# [PASSAGE SHOWN]
------------

Light sweet crude for September delivery was at $73.79 in midmorning Asian electronic trading on the New York Mercantile Exchange, after closing slightly higher after U.S. government data showed a large drop in gasoline supplies and no letdown was seen in Israeli-Hezbollah fighting.

Prices have bounced up and down all week as traders watched to see whether the violence would affect other countries in the oil-rich market. The conflict has killed hundreds in Lebanon and dozens in Israel.

In other Nymex trading Thursday, gasoline futures rose 1.62 cents to $2.2800 a gallon and natural gas futures were up 11.3 cents to $7.000 per 1,000 cubic feet. Heating oil futures fell slightly to $1.9540 a gallon.

In its weekly petroleum report Wednesday, the U.S. Energy Department said summer gasoline demand in the U.S. was almost 2 percent higher than last year despite $3-a-gallon pump prices. Gasoline inventories fell last week by 3.2 million barrels to 211 million barrels, just 500,000 barrels more than last year. Average U.S. refinery output declined, with nationwide gasoline production averaging just 9.1 million barrels per day.

Over the past four weeks, average U.S. gasoline demand was 9.6 million barrels a day, or 1.8 percent higher than last year.

The agency said crude oil inventories were flat last week at 335.5 million barrels, or 12.4 million barrels above last year. Meanwhile, the supply of distillate, which includes diesel and heating oil grew by 800,000 barrels to 131.9 million barrels, or 4.6 million barrels more than a year ago.

------------

# [DATA PROVIDED]
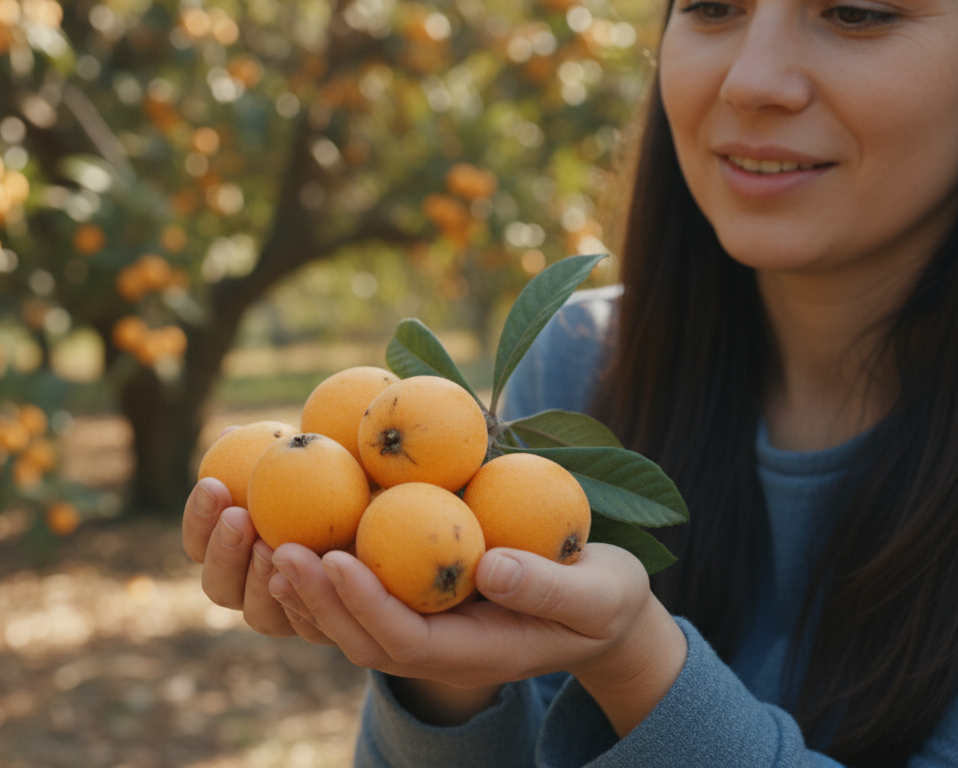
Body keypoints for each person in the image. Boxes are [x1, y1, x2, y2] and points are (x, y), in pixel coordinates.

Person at [182, 0, 958, 763]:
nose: (749, 81)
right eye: (713, 6)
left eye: (857, 13)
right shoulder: (580, 365)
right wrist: (447, 681)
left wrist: (637, 663)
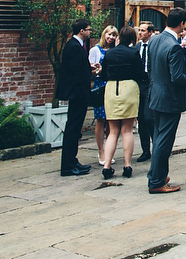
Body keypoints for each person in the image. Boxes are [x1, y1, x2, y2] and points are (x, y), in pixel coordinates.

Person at [147, 8, 186, 193]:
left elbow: (150, 68)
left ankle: (155, 174)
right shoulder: (174, 46)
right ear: (182, 24)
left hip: (155, 95)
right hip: (169, 98)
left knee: (159, 137)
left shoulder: (154, 40)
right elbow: (177, 77)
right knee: (164, 141)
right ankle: (157, 182)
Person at [100, 26, 146, 179]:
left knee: (113, 131)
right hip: (129, 87)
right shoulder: (133, 53)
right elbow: (140, 73)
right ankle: (127, 165)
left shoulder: (110, 53)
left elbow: (104, 74)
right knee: (127, 130)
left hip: (112, 88)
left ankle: (107, 166)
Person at [58, 19, 93, 177]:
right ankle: (68, 165)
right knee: (73, 128)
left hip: (78, 93)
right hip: (77, 94)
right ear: (81, 31)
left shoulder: (76, 46)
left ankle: (72, 161)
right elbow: (75, 73)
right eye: (88, 30)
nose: (90, 32)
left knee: (74, 128)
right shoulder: (74, 47)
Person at [89, 25, 118, 165]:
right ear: (104, 34)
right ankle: (101, 151)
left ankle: (108, 150)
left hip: (112, 85)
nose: (111, 37)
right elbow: (89, 71)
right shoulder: (95, 50)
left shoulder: (115, 51)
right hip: (100, 85)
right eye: (109, 34)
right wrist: (98, 71)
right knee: (101, 119)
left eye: (114, 35)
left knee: (111, 120)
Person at [135, 21, 156, 163]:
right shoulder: (137, 47)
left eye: (143, 30)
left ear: (150, 32)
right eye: (139, 30)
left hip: (151, 83)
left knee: (149, 117)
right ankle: (145, 150)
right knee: (141, 118)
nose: (140, 33)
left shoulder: (154, 46)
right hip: (139, 85)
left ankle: (157, 147)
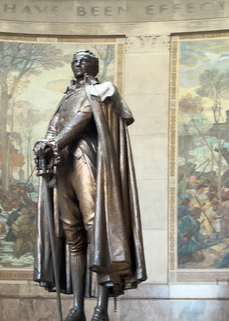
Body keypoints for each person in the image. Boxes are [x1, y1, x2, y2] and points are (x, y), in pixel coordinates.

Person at [33, 50, 146, 321]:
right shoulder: (66, 97)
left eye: (83, 60)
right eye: (74, 60)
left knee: (97, 228)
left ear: (95, 66)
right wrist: (45, 143)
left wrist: (54, 142)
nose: (77, 64)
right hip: (63, 165)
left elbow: (82, 118)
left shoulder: (102, 90)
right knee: (71, 232)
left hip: (87, 156)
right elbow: (55, 127)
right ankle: (76, 307)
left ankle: (100, 309)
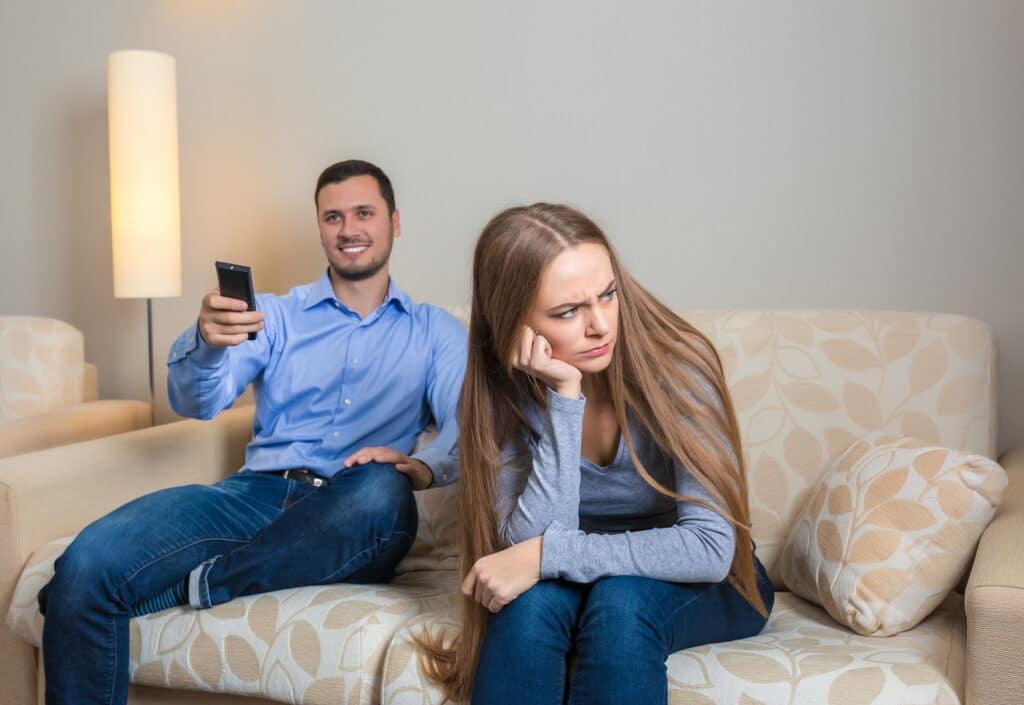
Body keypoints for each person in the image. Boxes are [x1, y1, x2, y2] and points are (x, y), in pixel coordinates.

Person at [37, 159, 467, 705]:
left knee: (384, 489)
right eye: (333, 217)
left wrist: (425, 466)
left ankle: (198, 584)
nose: (349, 229)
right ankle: (208, 576)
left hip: (353, 511)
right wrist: (208, 342)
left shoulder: (434, 332)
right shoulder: (276, 316)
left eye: (364, 213)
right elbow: (197, 402)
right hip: (253, 496)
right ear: (320, 228)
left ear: (394, 222)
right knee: (83, 566)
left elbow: (467, 423)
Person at [420, 203, 774, 705]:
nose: (601, 325)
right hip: (574, 574)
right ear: (514, 323)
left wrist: (551, 555)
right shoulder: (501, 395)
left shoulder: (680, 368)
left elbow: (711, 548)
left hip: (709, 580)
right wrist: (564, 399)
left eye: (607, 295)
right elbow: (522, 545)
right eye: (568, 312)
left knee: (620, 603)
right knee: (526, 610)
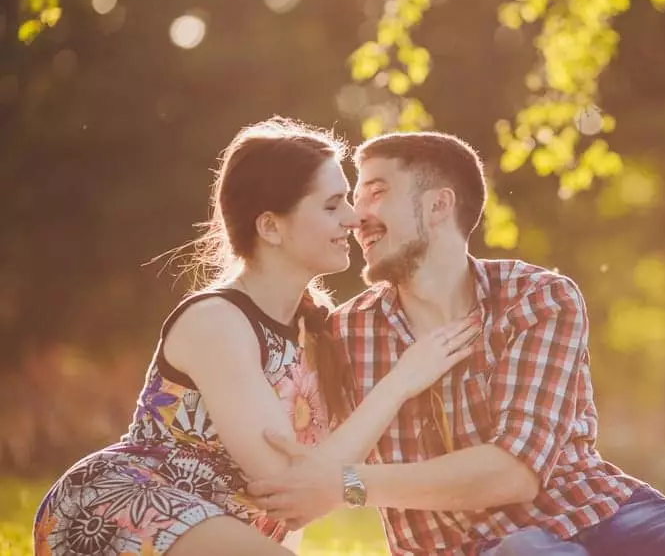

------------

# [WORK ITEM A]
Transcribe the portion of the oil market report starting with "Light sweet crude" and going on through "in Israeli-Hezbollah fighting.".
# [WORK ITEM B]
Go on with the oil market report from the point where it stops.
The listing has no connection to the oil market report.

# [FINAL ANSWER A]
Light sweet crude for September delivery was at $73.79 in midmorning Asian electronic trading on the New York Mercantile Exchange, after closing slightly higher after U.S. government data showed a large drop in gasoline supplies and no letdown was seen in Israeli-Hezbollah fighting.

# [FINAL ANSWER B]
Italian oil and gas company Eni SPA said attackers raided an oil flow station in Nigeria's southern delta that is operated by its Agip subsidiary, causing a significant drop in the amount oil treated by the plant. Eni did not give specifics on how much production had been shut off.

Agip pumps about 200,000 barrels of oil per day in Nigeria, which usually produces about 2.5 million barrels daily as Africa's largest oil exporter and the fifth-largest supplier of crude to the U.S.

Attacks by militants who say they want a greater share of oil wealth on behalf of the delta's inhabitants have decreased production by more than 20 percent.

Oil prices hit a record $78.40 high on July 14, two days after fighting broke out between Israel and Hezbollah militants in Lebanon, on fears that the violence would escalate into a regional war and disrupt supplies, particularly from Iran, the Organization of Petroleum Exporting Countries' No. 2 supplier and a backer of Hezbollah.